The 75-10-15 Rule for Building Wealth

Overview

  • This rule is designed to help anyone manage their finances effectively, regardless of income level.
  • The rule is divided into three parts based on percentages of income: 75%, 10%, and 15%.

75: Spending Limit

  • 75% of income: Maximum amount you can spend.
    • Includes housing, food, vacations, miscellaneous items.
    • Encourages finding cheaper alternatives and focusing on value.
  • Value Focus: Instead of cutting small expenses (e.g. $5 coffee), focus on bigger expenses that might offer less value over time.

10: Cushion Fund

  • 10% of income: Set aside for a cushion fund (emergency fund).
  • Purpose: For financial emergencies only (not for leisure activities like vacations or nights out).
  • Example: Car accident costs covered by cushion fund.
  • Goal: Save for 5 months' worth of expenses (e.g., $2,000 monthly expenses x 5 = $10,000 cushion fund).
  • High-Yield Savings Accounts: Better interest rates compared to traditional savings accounts, allowing your cushion fund to grow faster.
  • When to Stop Saving: Once the cushion fund goal is met, stop saving more into this fund.

15: Future Investments

  • 15% of income: Invest for future wealth-building.
  • Investment Accounts:
    • Roth IRA: Offers tax-free growth on earnings and profits. Contributions are made with post-tax income. Limits on contributions: $7,000/year (under 50) or $8,000/year (over 50).
      • Steps to open: Earned income, open an account with a brokerage (Fidelity, Schwab, Vanguard), transfer funds, and invest in assets.
    • 401(k): Employer-sponsored, uses pre-tax income, contributions taxed on withdrawal. Contributions limits: $23,000/year (as of 2024).
      • Employer Matching: Free money from employers, often matching contributions up to a certain percentage.

Importance of Wealth-Building Assets

  • Assets vs.
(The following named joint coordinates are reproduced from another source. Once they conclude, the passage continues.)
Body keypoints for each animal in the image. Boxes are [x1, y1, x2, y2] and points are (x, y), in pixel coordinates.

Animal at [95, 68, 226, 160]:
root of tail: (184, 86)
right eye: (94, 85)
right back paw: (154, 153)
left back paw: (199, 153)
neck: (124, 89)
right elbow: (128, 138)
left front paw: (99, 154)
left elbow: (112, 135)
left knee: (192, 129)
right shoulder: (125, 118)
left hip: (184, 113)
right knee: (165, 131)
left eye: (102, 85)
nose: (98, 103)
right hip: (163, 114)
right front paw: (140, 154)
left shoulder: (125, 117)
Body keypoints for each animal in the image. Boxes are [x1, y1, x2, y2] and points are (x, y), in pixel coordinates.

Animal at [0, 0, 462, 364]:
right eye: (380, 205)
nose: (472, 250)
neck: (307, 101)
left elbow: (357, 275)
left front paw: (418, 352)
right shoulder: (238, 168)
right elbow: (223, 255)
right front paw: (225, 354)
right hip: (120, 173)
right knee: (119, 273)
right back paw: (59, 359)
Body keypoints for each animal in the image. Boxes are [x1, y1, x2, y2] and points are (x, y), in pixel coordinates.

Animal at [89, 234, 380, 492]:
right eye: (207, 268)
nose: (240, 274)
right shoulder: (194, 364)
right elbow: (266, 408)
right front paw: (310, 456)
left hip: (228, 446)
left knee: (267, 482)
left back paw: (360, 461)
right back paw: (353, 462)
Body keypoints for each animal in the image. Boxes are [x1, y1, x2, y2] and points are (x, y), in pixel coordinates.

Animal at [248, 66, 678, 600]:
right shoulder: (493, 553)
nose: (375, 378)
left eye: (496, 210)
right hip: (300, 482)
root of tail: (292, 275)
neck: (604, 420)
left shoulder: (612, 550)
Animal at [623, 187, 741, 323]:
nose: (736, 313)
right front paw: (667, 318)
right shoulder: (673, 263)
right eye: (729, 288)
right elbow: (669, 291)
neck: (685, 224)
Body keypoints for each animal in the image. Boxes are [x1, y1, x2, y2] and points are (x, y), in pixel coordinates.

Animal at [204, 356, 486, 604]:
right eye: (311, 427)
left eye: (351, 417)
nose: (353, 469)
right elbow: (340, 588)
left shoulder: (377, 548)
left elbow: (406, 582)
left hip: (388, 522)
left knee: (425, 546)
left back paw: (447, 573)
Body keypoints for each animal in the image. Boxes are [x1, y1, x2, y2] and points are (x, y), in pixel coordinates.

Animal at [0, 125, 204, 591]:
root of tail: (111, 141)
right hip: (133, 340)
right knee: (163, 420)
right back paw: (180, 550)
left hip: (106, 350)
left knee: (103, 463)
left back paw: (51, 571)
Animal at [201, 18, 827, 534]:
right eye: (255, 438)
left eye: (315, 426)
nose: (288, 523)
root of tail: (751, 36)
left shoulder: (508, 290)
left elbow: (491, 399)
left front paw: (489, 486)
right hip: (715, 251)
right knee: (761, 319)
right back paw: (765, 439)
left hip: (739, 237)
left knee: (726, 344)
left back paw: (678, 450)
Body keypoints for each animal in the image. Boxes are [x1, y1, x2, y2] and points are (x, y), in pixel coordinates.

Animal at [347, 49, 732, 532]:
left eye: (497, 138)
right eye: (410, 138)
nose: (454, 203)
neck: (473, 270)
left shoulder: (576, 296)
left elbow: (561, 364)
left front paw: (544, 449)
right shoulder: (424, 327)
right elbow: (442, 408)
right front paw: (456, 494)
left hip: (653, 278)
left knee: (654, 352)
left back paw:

Labor: Real wealth is built through owning assets, not just from high-paying jobs.
  • Books & Learning: Key books include 'Rich Dad Poor Dad,' 'Psychology of Money,' 'The Intelligent Investor.' Learning about investments is crucial.

Investment Strategy

  • Index Funds and ETFs: Suggested as reliable, low-maintenance investments.
    • Example: S&P 500 Index Fund offers diversification, typically returns ~8% annually over time.
    • Set-and-forget approach: Maintains portfolio value and mitigates risk through diversification.

Final Thoughts

  • Addressing the sense of not doing enough financially.
  • Emphasis on avoiding wasteful spending and making informed financial decisions.

Additional Resource

  • Mention of a tool (Savings Goal Tracker) offered for free to help visualize savings progress.

Actionable Steps

  1. Spend less than 75% of your income, focusing on value and bigger expenses.
  2. Save 10% for a cushion fund, stored in a high-yield savings account.
  3. Invest 15% in Roth IRA or 401(k), focusing on index funds or ETFs for diversification and growth.